What is needed:
From the NexusLIMS metadata schema page, list every benefit it names for storing physical values as Pint quantities.

Supplied text:
Internal Metadata Schema System#

Added in version 2.2.0: This document describes the metadata schema system introduced in NexusLIMS v2.2.0, which replaces the unstructured v1 metadata handling approach with a system featuring type safety, physical units, and standardized terminology.

Overview#

The schema system provides:

  1. Type-specific validation - Different schemas for Image, Spectrum, SpectrumImage, and Diffraction datasets

  2. Physical units with Pint - Machine-actionable quantities with automatic unit conversion

  3. EM Glossary alignment - Standardized field names from the Electron Microscopy community

  4. Clean XML serialization - Separate value and unit attributes in XML output

  5. Flexible extensions - Support for instrument-specific metadata without polluting core fields

Key Changes from NexusLIMS version 1.X metadata handling#

1. Pint Quantities for Physical Values#

Before (v1):

nx_meta = {
    "Voltage (kV)": 15,  # Unit embedded in field name
    "Working Distance (mm)": 5.2,
}

After (v2.2.0):

from decimal import Decimal
from nexusLIMS.schemas.units import ureg

nx_meta = {
    # Pint Quantities
    "acceleration_voltage": ureg.Quantity(Decimal("15"), "kilovolt"),
    "working_distance": ureg.Quantity(Decimal("5.2"), "millimeter"),
}

Benefits:

  • Type safety: Invalid units caught at creation time

  • Automatic conversion: Units normalized during serialization

  • Machine-readable: Units separated from values in XML

  • Programmatic: Can convert between units in code

3. Type-Specific Schemas#

Metadata is validated against dataset-type-specific schemas:

  • ImageMetadata - For SEM/TEM/STEM images

  • SpectrumMetadata - For EDS/EELS/CL spectra

  • SpectrumImageMetadata - For spectrum imaging (STEM-EDS, STEM-EELS)

Given data:
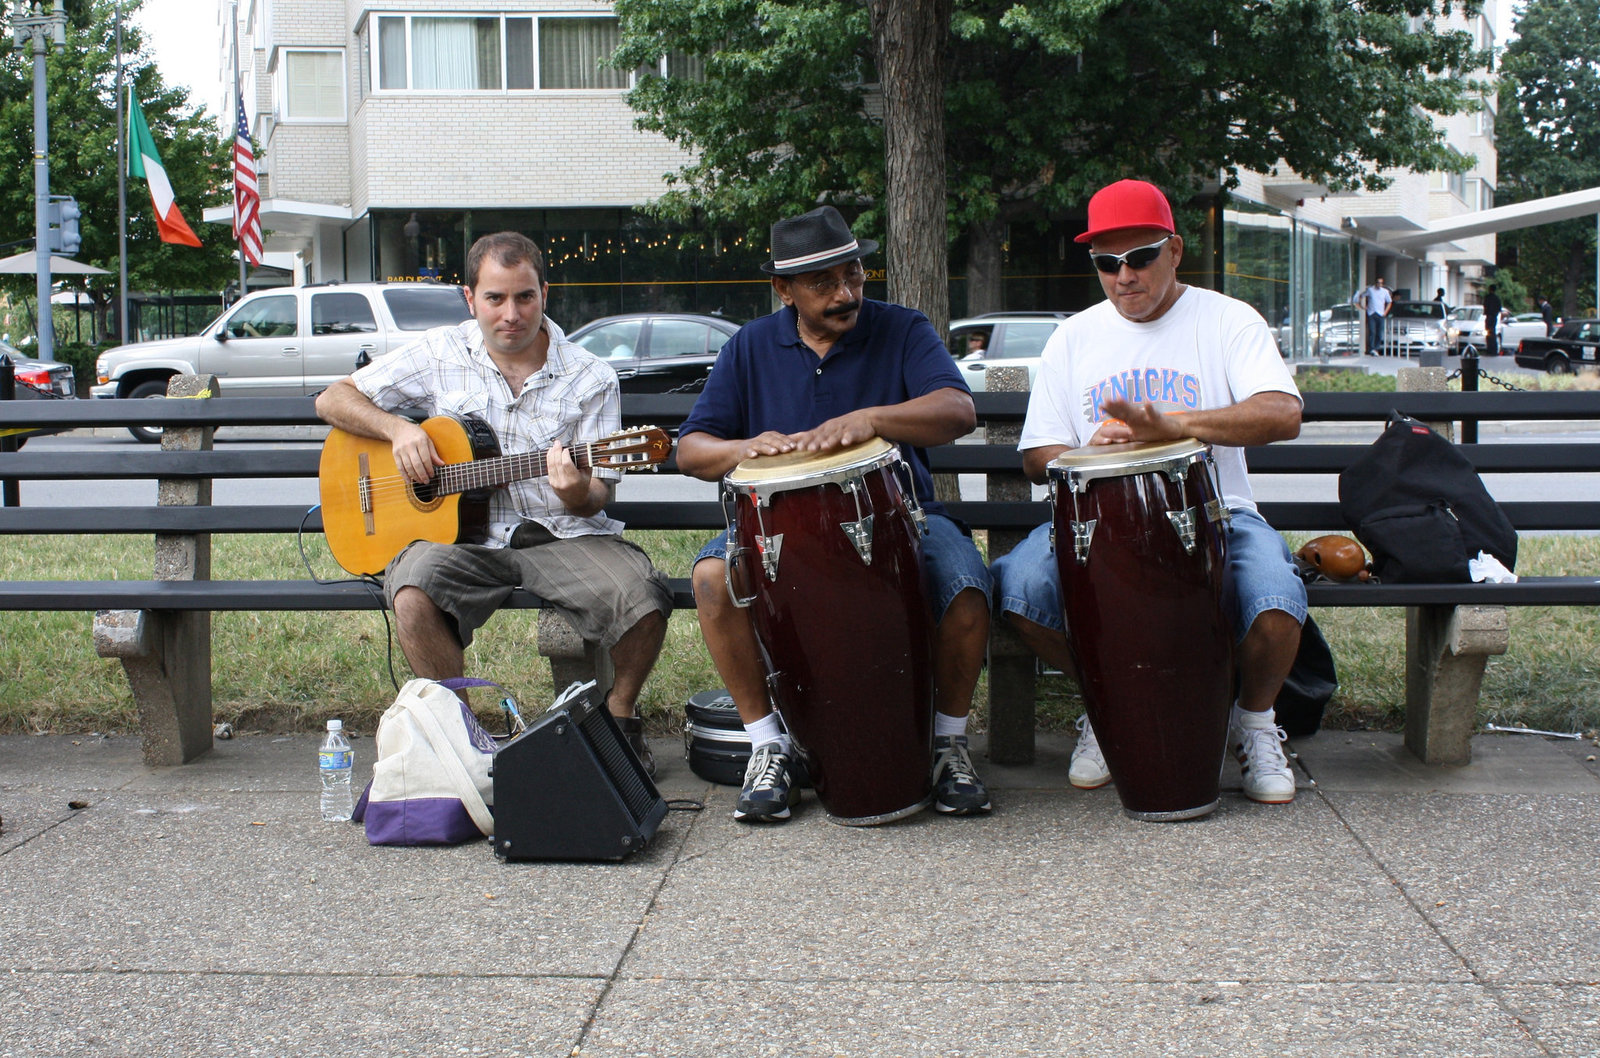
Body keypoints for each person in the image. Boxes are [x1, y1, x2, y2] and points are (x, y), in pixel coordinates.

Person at [990, 179, 1307, 805]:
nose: (1123, 275)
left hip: (1215, 514)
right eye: (1107, 263)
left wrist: (1175, 427)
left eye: (1139, 257)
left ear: (1175, 251)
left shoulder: (1227, 320)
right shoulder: (1074, 338)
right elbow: (1036, 456)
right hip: (1092, 524)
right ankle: (1112, 708)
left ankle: (1255, 723)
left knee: (1274, 603)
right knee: (1021, 591)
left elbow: (1281, 412)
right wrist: (1091, 452)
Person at [676, 205, 993, 823]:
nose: (846, 293)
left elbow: (958, 410)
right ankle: (769, 746)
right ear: (783, 290)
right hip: (777, 535)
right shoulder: (749, 347)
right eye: (824, 284)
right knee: (712, 581)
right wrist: (743, 448)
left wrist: (875, 418)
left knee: (965, 588)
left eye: (853, 275)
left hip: (903, 518)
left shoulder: (901, 329)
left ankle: (945, 745)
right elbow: (691, 449)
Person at [314, 232, 674, 772]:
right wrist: (397, 432)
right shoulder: (441, 352)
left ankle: (619, 720)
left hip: (562, 535)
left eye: (524, 297)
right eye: (495, 298)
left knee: (644, 598)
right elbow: (333, 398)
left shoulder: (590, 376)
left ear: (544, 294)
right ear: (469, 298)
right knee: (412, 591)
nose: (511, 313)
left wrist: (579, 492)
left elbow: (599, 491)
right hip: (463, 540)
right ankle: (464, 743)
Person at [1361, 276, 1392, 354]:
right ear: (1375, 283)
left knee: (1379, 332)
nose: (1379, 284)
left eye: (1381, 283)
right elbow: (1362, 296)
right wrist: (1364, 306)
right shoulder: (1370, 290)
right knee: (1372, 331)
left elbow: (1389, 302)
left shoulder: (1385, 291)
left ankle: (1376, 348)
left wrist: (1385, 312)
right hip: (1372, 313)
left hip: (1380, 314)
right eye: (1378, 282)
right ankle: (1371, 348)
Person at [1482, 287, 1503, 357]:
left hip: (1489, 317)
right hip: (1494, 317)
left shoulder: (1487, 297)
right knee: (1492, 333)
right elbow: (1499, 308)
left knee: (1488, 333)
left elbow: (1485, 306)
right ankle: (1494, 349)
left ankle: (1489, 349)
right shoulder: (1497, 298)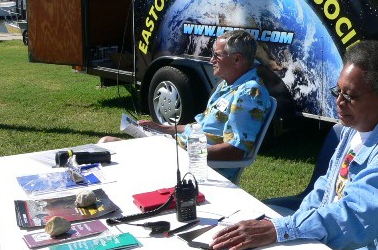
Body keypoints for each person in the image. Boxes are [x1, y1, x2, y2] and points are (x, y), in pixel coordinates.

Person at [210, 40, 378, 250]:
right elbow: (326, 189)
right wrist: (289, 227)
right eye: (338, 91)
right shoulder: (352, 129)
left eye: (350, 96)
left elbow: (354, 218)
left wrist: (282, 230)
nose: (338, 102)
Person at [99, 30, 271, 180]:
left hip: (195, 167)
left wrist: (181, 153)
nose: (211, 60)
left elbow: (235, 151)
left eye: (217, 55)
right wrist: (161, 128)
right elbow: (201, 127)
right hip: (178, 151)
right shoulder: (227, 85)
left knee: (108, 147)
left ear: (236, 59)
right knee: (107, 144)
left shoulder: (249, 94)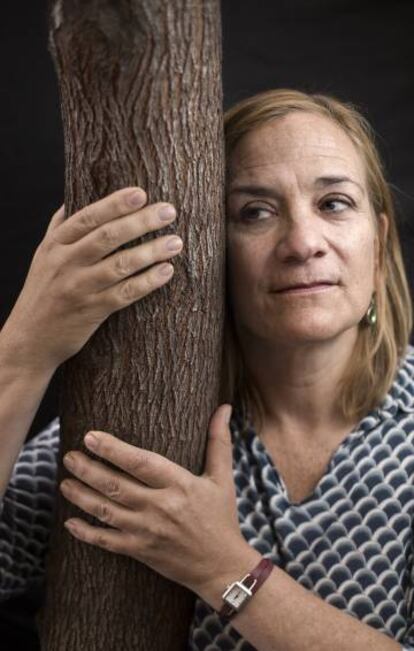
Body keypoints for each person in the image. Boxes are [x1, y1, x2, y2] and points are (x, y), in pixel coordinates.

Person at [0, 88, 413, 651]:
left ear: (380, 241)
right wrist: (24, 348)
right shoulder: (152, 424)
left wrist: (222, 568)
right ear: (214, 251)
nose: (302, 243)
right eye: (255, 212)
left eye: (334, 203)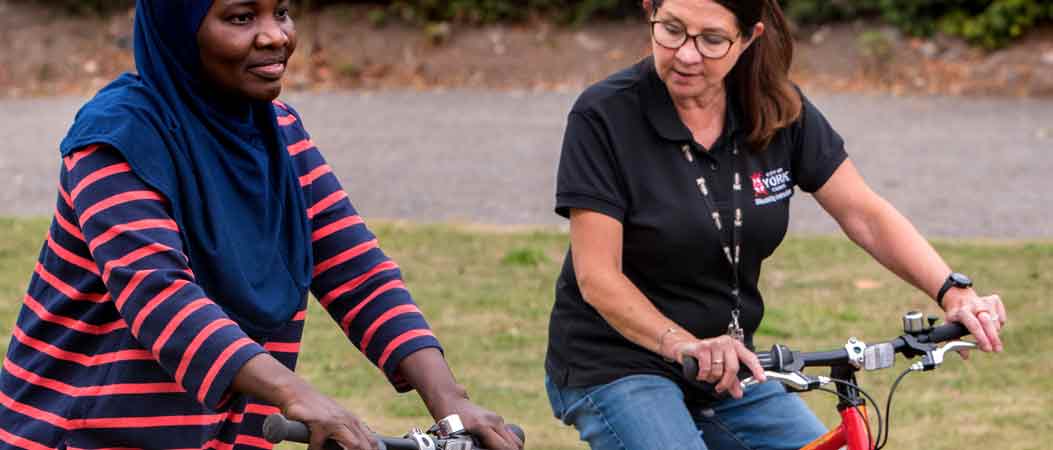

The answer:
- Type safety: invalid units are caught at creation time.
- Automatic conversion: units are normalized during serialization.
- Machine-readable: units are separated from values in XML.
- Programmatic: units can be converted in code.